Free education is also a lie in the Chinese socialist system. At a time when the Chinese economy seems to be booming, some 60 million students in rural schools have become “left-behind” children, who are cared for by their grandparents as their parents seek work in faraway cities. However, the Chinese government makes no effort to build better and more schools for these children. On the contrary, the gap in educational opportunities is getting huge between students from rural areas and those from cities.

While many of their urban peers attend schools equipped with state-of-the-art facilities and well-trained teachers, rural students often huddle in decrepit school buildings and struggle to grasp advanced subjects such as English and chemistry amid a dearth of qualified instructors. According to a recent report from the World Bank, more than 70 million people in the countryside live on less than $1 a day, and many children eat poorly and have no way to go to school. In Shaanxi province, at a group of farmsteads isolated in a remote valley, a 27-year-old mother of two said that she would like to send her children to preschool. But she would have to rent an apartment in town to do so—a prohibitive expense.

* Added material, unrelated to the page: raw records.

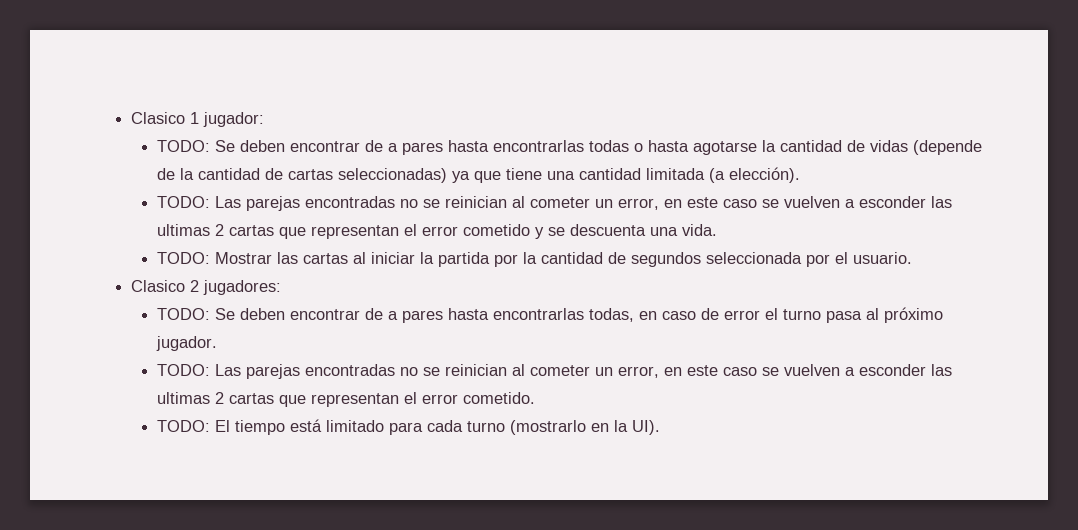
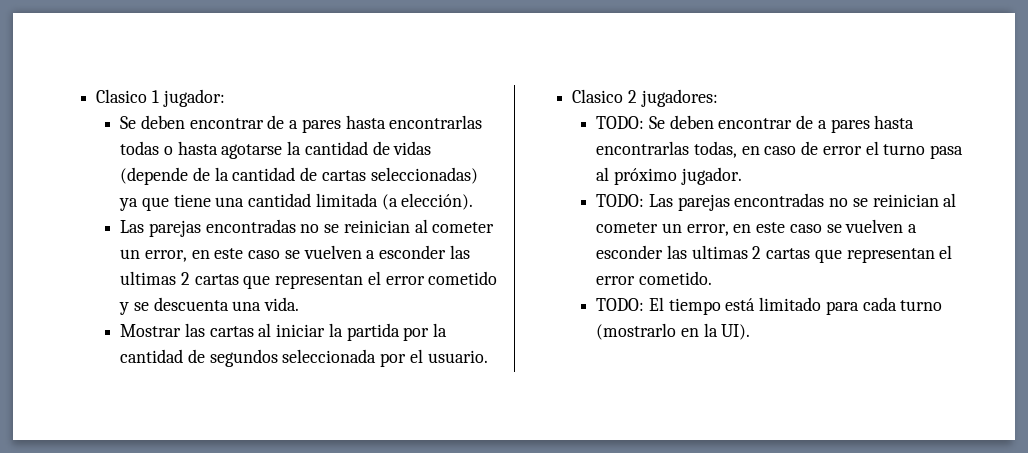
[156,140,210,152] TODO: -> (225, 98) none
[156,196,210,208] TODO: -> (474, 201) none
[156,252,210,264] TODO: -> (300, 304) none

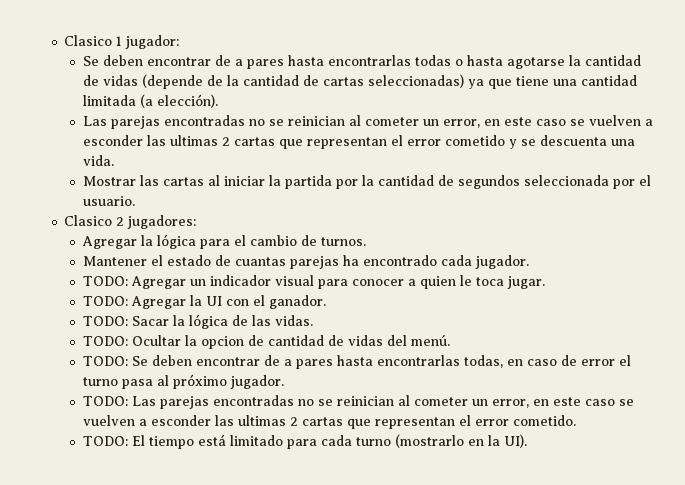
(718, 98) none -> [82,234,367,249] [83,255,530,269] [83,275,546,289] [83,295,327,309] [83,314,314,329] [83,335,451,349] // Agregar la lógica para el cambio de turnos. // Mantener el estado de cuantas parejas ha encontrado cada jugador. // TODO: Agregar un indicador visual para conocer a quien le toca jugar. // TODO: Agregar la UI con el ganador. // TODO: Sacar la lógica de las vidas. // TODO: Ocultar la opcion de cantidad de vidas del menú.

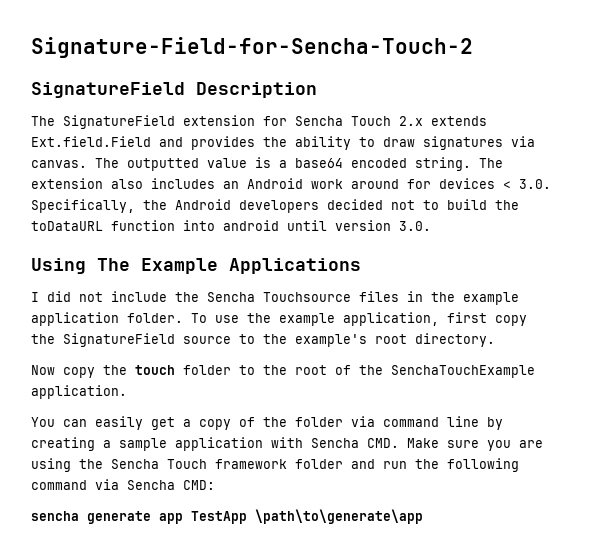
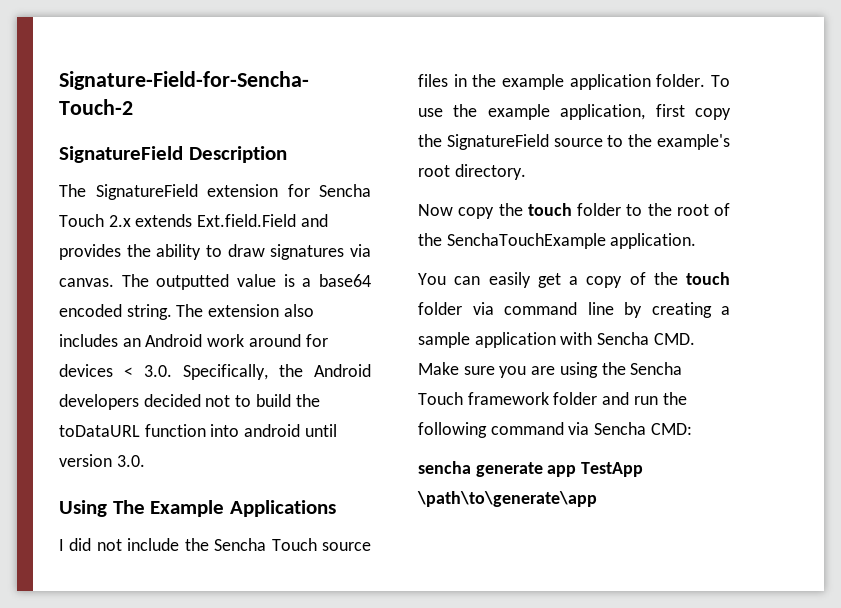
[263,292,351,302] Touchsource -> [271,538,372,551] Touch source
(287, 422) none -> [686,272,730,285] touch

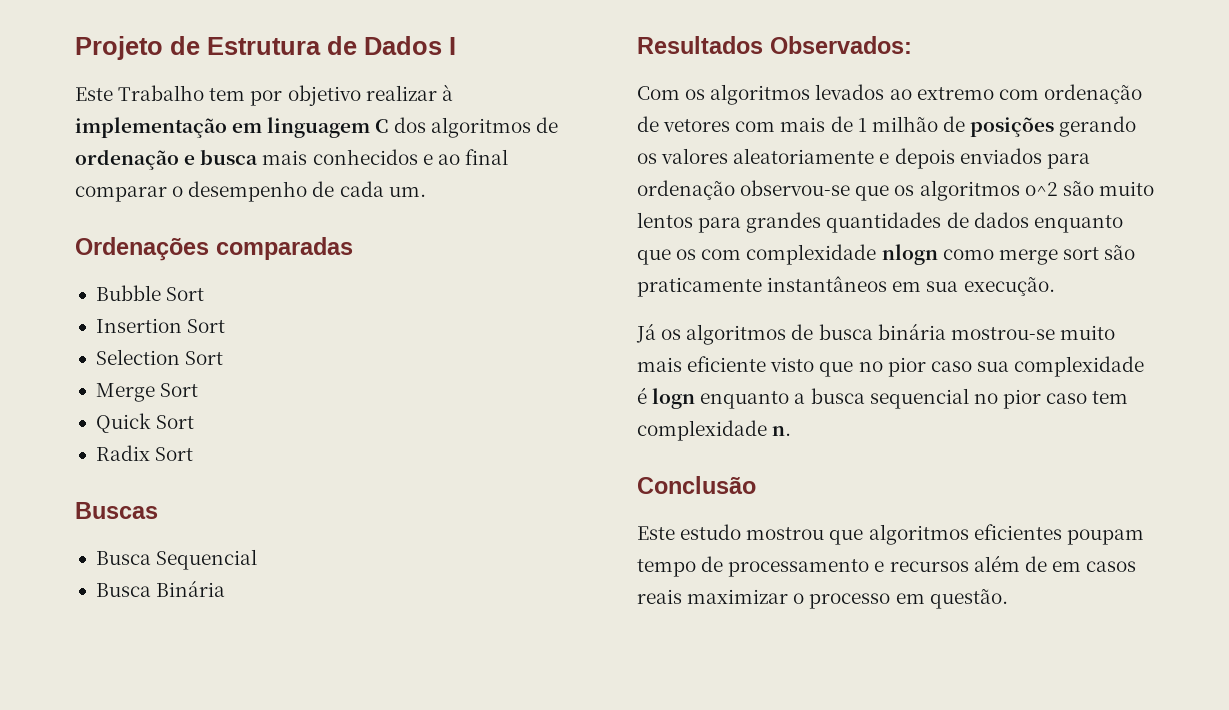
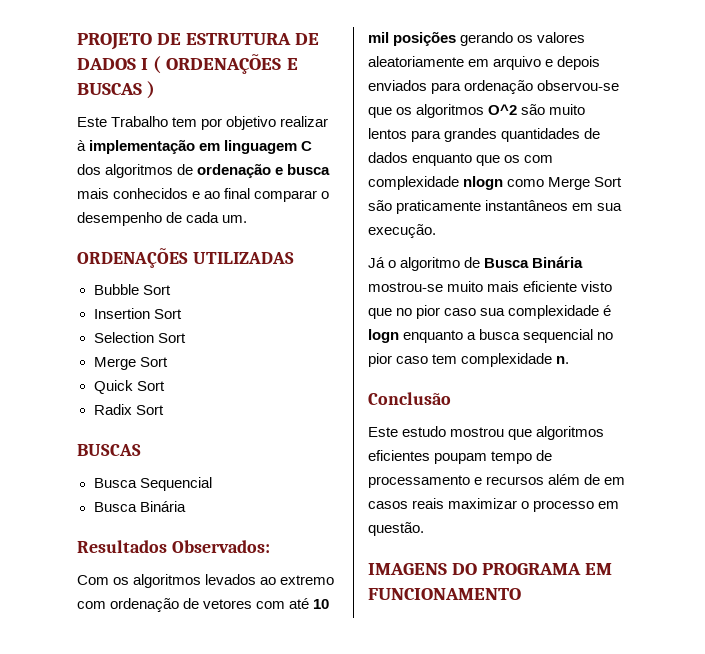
[75,36,456,60] Projeto de Estrutura de Dados I -> [77,33,320,50] [77,54,298,74] [77,81,156,99] PROJETO DE ESTRUTURA DE DADOS I ( ORDENAÇÕES E BUSCAS )
[75,237,353,261] Ordenações comparadas -> [77,248,294,268] ORDENAÇÕES UTILIZADAS
[75,502,158,519] Buscas -> [77,444,141,456] BUSCAS
[780,116,965,132] mais de 1 milhão de -> [289,598,330,609] [368,32,389,43] até 10 mil
(875, 156) none -> [468,56,542,70] em arquivo
[1024,182,1058,196] o^2 -> [488,104,518,115] O^2
[998,247,1099,265] merge sort -> [548,177,623,190] Merge Sort
[661,323,946,345] os algoritmos de busca binária -> [388,256,584,271] o algoritmo de Busca Binária
(1008, 599) none -> [368,563,613,575] [368,588,521,600] // IMAGENS DO PROGRAMA EM FUNCIONAMENTO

Jean-Paul Sartre once said, “The more sand that has escaped from the hourglass of our life, the clearer we should see through it.” Chinese dissidents witnessed the darkness of Communism and the lies of socialism. Against all odds, they were blessed with the opportunity to become citizens of the United States, a great nation that believes in life, liberty, and the pursuit of happiness for all. As U.S. citizens, Chinese dissidents enjoy the freedoms granted by God and this country, and carefully consider their votes for what they feel is the best for America.

“Freedom is what we do with what is done to us.”